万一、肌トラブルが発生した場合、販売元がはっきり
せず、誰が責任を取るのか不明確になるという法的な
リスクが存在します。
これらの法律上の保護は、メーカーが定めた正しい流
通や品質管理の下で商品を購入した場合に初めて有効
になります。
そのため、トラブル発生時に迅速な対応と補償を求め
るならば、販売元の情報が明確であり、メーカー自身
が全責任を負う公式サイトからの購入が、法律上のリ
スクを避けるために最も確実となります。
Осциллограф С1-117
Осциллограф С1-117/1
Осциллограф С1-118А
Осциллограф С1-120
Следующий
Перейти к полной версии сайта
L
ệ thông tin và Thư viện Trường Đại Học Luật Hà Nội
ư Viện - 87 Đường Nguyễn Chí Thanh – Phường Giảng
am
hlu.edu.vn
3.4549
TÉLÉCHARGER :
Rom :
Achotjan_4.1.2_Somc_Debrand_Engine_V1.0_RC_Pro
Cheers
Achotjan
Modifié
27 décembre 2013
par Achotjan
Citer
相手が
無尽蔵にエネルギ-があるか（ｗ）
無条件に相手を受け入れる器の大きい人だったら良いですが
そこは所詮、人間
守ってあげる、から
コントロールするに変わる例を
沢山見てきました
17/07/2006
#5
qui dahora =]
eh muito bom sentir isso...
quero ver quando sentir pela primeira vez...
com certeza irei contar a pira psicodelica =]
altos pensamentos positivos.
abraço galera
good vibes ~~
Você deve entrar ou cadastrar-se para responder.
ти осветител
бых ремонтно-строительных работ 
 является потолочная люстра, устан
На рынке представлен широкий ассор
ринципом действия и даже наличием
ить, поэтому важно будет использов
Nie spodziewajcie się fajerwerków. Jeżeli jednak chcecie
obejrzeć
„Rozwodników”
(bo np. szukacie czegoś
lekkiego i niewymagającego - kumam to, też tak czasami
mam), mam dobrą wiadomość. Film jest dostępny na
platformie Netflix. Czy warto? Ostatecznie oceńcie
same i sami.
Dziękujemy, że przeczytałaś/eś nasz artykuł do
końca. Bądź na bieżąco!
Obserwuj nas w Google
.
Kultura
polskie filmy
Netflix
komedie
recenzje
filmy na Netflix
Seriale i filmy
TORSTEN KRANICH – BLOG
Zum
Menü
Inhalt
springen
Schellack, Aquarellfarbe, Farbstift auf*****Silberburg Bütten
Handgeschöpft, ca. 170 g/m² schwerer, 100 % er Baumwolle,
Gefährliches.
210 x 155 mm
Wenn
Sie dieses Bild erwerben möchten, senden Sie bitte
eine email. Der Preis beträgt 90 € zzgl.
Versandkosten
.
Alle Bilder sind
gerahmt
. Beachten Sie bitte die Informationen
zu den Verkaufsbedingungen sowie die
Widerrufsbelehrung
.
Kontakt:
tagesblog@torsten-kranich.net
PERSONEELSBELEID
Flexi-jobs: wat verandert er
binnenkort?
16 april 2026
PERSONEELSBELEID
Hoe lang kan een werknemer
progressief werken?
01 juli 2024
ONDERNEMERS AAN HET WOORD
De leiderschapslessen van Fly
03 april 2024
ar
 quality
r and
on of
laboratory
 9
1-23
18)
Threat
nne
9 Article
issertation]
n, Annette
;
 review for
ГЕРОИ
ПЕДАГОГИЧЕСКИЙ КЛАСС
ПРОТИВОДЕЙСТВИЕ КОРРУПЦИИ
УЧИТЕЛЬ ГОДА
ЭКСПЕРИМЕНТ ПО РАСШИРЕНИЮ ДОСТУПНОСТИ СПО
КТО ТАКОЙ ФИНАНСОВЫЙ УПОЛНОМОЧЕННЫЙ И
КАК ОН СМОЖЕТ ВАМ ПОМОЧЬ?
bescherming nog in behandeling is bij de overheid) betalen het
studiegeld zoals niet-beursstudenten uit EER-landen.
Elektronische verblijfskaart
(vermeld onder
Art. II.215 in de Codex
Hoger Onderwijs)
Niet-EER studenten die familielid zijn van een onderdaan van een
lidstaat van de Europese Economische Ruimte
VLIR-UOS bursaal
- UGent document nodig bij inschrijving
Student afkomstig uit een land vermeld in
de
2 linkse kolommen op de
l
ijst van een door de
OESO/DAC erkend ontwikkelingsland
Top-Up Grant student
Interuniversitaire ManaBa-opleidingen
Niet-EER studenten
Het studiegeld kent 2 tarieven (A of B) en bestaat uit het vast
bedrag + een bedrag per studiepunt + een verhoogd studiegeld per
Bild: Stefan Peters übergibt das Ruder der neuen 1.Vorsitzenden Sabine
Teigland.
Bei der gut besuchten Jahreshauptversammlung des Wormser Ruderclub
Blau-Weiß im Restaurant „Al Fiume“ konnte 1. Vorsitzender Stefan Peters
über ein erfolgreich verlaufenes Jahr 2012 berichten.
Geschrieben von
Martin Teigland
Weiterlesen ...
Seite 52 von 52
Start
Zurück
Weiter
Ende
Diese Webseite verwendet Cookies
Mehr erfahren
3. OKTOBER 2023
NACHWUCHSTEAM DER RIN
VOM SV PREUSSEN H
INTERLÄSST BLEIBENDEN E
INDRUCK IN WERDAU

....

* [Task requirements]: Nothing in the material may be left out; write it all out verbatim.

* [Worked solution]:
万一、肌トラブルが発生した場合、販売元がはっきり
せず、誰が責任を取るのか不明確になるという法的な
リスクが存在します。
これらの法律上の保護は、メーカーが定めた正しい流
通や品質管理の下で商品を購入した場合に初めて有効
になります。
そのため、トラブル発生時に迅速な対応と補償を求め
るならば、販売元の情報が明確であり、メーカー自身
が全責任を負う公式サイトからの購入が、法律上のリ
スクを避けるために最も確実となります。
Осциллограф С1-117
Осциллограф С1-117/1
Осциллограф С1-118А
Осциллограф С1-120
Следующий
Перейти к полной версии сайта
L
ệ thông tin và Thư viện Trường Đại Học Luật Hà Nội
ư Viện - 87 Đường Nguyễn Chí Thanh – Phường Giảng
am
hlu.edu.vn
3.4549
TÉLÉCHARGER :
Rom :
Achotjan_4.1.2_Somc_Debrand_Engine_V1.0_RC_Pro
Cheers
Achotjan
Modifié
27 décembre 2013
par Achotjan
Citer
相手が
無尽蔵にエネルギ-があるか（ｗ）
無条件に相手を受け入れる器の大きい人だったら良いですが
そこは所詮、人間
守ってあげる、から
コントロールするに変わる例を
沢山見てきました
17/07/2006
#5
qui dahora =]
eh muito bom sentir isso...
quero ver quando sentir pela primeira vez...
com certeza irei contar a pira psicodelica =]
altos pensamentos positivos.
abraço galera
good vibes ~~
Você deve entrar ou cadastrar-se para responder.
ти осветител
бых ремонтно-строительных работ 
 является потолочная люстра, устан
На рынке представлен широкий ассор
ринципом действия и даже наличием
ить, поэтому важно будет использов
Nie spodziewajcie się fajerwerków. Jeżeli jednak chcecie
obejrzeć
„Rozwodników”
(bo np. szukacie czegoś
lekkiego i niewymagającego - kumam to, też tak czasami
mam), mam dobrą wiadomość. Film jest dostępny na
platformie Netflix. Czy warto? Ostatecznie oceńcie
same i sami.
Dziękujemy, że przeczytałaś/eś nasz artykuł do
końca. Bądź na bieżąco!
Obserwuj nas w Google
.
Kultura
polskie filmy
Netflix
komedie
recenzje
filmy na Netflix
Seriale i filmy
TORSTEN KRANICH – BLOG
Zum
Menü
Inhalt
springen
Schellack, Aquarellfarbe, Farbstift auf*****Silberburg Bütten
Handgeschöpft, ca. 170 g/m² schwerer, 100 % er Baumwolle,
Gefährliches.
210 x 155 mm
Wenn
Sie dieses Bild erwerben möchten, senden Sie bitte
eine email. Der Preis beträgt 90 € zzgl.
Versandkosten
.
Alle Bilder sind
gerahmt
. Beachten Sie bitte die Informationen
zu den Verkaufsbedingungen sowie die
Widerrufsbelehrung
.
Kontakt:
tagesblog@torsten-kranich.net
PERSONEELSBELEID
Flexi-jobs: wat verandert er
binnenkort?
16 april 2026
PERSONEELSBELEID
Hoe lang kan een werknemer
progressief werken?
01 juli 2024
ONDERNEMERS AAN HET WOORD
De leiderschapslessen van Fly
03 april 2024
ar
 quality
r and
on of
laboratory
 9
1-23
18)
Threat
nne
9 Article
issertation]
n, Annette
;
 review for
ГЕРОИ
ПЕДАГОГИЧЕСКИЙ КЛАСС
ПРОТИВОДЕЙСТВИЕ КОРРУПЦИИ
УЧИТЕЛЬ ГОДА
ЭКСПЕРИМЕНТ ПО РАСШИРЕНИЮ ДОСТУПНОСТИ СПО
КТО ТАКОЙ ФИНАНСОВЫЙ УПОЛНОМОЧЕННЫЙ И
КАК ОН СМОЖЕТ ВАМ ПОМОЧЬ?
bescherming nog in behandeling is bij de overheid) betalen het
studiegeld zoals niet-beursstudenten uit EER-landen.
Elektronische verblijfskaart
(vermeld onder
Art. II.215 in de Codex
Hoger Onderwijs)
Niet-EER studenten die familielid zijn van een onderdaan van een
lidstaat van de Europese Economische Ruimte
VLIR-UOS bursaal
- UGent document nodig bij inschrijving
Student afkomstig uit een land vermeld in
de
2 linkse kolommen op de
l
ijst van een door de
OESO/DAC erkend ontwikkelingsland
Top-Up Grant student
Interuniversitaire ManaBa-opleidingen
Niet-EER studenten
Het studiegeld kent 2 tarieven (A of B) en bestaat uit het vast
bedrag + een bedrag per studiepunt + een verhoogd studiegeld per
Bild: Stefan Peters übergibt das Ruder der neuen 1.Vorsitzenden Sabine
Teigland.
Bei der gut besuchten Jahreshauptversammlung des Wormser Ruderclub
Blau-Weiß im Restaurant „Al Fiume“ konnte 1. Vorsitzender Stefan Peters
über ein erfolgreich verlaufenes Jahr 2012 berichten.
Geschrieben von
Martin Teigland
Weiterlesen ...
Seite 52 von 52
Start
Zurück
Weiter
Ende
Diese Webseite verwendet Cookies
Mehr erfahren
3. OKTOBER 2023
NACHWUCHSTEAM DER RIN
VOM SV PREUSSEN H
INTERLÄSST BLEIBENDEN E
INDRUCK IN WERDAU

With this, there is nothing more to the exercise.